RECORD SET
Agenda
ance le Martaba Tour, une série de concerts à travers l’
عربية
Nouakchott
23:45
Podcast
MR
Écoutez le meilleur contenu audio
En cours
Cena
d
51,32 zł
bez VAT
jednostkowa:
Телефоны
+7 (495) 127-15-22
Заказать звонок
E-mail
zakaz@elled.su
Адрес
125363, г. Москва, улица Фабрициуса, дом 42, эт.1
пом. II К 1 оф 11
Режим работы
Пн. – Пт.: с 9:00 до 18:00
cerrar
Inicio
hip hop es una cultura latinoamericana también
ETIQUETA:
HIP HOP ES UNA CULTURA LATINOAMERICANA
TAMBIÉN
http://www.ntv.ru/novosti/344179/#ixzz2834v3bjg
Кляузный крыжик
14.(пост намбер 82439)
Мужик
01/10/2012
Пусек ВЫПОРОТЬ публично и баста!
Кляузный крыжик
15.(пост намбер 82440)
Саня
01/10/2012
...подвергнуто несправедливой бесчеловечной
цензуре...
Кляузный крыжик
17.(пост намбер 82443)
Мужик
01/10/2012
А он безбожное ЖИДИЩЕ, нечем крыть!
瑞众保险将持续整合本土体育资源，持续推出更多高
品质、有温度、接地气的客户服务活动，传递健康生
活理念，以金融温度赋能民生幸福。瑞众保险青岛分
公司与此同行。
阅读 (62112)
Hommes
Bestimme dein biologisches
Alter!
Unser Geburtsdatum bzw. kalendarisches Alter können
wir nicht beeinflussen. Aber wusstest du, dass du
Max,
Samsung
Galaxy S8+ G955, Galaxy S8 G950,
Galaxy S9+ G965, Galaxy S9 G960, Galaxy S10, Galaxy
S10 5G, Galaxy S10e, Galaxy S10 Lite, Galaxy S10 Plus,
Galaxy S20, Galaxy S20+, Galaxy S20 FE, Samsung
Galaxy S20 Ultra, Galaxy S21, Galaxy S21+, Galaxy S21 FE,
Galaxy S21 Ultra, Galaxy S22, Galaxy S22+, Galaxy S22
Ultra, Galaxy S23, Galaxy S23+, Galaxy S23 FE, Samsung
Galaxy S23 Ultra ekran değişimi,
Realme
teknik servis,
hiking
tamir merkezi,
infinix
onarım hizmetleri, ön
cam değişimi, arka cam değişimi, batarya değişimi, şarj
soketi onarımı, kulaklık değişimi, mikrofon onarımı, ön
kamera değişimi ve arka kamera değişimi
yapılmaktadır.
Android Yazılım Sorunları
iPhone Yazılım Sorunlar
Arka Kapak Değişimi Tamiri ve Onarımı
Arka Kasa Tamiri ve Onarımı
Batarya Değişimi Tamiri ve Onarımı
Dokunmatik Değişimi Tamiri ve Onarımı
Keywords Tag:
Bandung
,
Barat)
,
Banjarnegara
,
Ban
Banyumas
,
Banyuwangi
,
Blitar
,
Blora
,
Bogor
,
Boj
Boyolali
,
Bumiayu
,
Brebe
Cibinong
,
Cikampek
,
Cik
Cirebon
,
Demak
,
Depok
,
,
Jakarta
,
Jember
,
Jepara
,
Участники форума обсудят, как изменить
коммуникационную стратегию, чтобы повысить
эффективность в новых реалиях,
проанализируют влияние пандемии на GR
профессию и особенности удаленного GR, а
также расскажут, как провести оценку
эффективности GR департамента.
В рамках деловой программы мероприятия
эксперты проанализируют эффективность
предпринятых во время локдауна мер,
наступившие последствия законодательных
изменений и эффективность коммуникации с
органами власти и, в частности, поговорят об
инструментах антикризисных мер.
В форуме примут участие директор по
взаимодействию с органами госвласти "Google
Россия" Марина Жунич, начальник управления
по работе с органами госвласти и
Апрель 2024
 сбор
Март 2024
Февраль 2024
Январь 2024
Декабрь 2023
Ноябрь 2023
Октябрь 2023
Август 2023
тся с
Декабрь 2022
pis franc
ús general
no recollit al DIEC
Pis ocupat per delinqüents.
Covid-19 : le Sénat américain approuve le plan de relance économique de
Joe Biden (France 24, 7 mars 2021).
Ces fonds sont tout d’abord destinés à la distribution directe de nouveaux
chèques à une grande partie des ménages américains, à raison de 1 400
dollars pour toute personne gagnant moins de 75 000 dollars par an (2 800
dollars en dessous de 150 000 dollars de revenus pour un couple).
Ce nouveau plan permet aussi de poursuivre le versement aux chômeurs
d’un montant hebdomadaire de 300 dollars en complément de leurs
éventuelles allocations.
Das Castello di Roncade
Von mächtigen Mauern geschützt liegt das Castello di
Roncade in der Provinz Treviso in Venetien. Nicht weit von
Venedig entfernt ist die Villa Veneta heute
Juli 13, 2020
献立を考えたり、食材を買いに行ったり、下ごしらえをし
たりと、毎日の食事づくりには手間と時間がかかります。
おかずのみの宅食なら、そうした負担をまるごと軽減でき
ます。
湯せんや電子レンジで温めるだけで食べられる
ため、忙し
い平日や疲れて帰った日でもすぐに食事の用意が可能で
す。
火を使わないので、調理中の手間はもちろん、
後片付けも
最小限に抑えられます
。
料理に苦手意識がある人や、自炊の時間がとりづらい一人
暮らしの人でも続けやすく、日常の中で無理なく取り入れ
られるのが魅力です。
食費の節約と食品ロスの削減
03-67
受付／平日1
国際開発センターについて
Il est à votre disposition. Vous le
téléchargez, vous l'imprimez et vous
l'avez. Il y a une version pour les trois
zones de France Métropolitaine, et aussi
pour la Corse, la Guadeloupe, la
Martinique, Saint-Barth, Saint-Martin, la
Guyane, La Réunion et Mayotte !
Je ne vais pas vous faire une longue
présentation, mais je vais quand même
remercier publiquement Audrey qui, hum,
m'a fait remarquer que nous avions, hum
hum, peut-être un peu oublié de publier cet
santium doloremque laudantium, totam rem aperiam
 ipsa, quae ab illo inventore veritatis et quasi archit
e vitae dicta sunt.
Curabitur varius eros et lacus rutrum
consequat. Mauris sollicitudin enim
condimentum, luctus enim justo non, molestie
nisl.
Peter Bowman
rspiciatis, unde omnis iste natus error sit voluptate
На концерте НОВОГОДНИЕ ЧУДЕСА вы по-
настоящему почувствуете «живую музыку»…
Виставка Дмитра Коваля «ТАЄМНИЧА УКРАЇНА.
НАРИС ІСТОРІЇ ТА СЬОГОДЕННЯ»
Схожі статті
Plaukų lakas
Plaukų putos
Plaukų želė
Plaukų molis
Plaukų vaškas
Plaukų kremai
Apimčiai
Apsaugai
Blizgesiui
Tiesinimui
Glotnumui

WORK TO BE COMPLETED
Find every line in the rows above that contains the word "Plaukų", treating uppercase and lowercase as distinct, and copy each of those lines.

ANSWER FOR THIS EXERCISE
Plaukų lakas
Plaukų putos
Plaukų želė
Plaukų molis
Plaukų vaškas
Plaukų kremai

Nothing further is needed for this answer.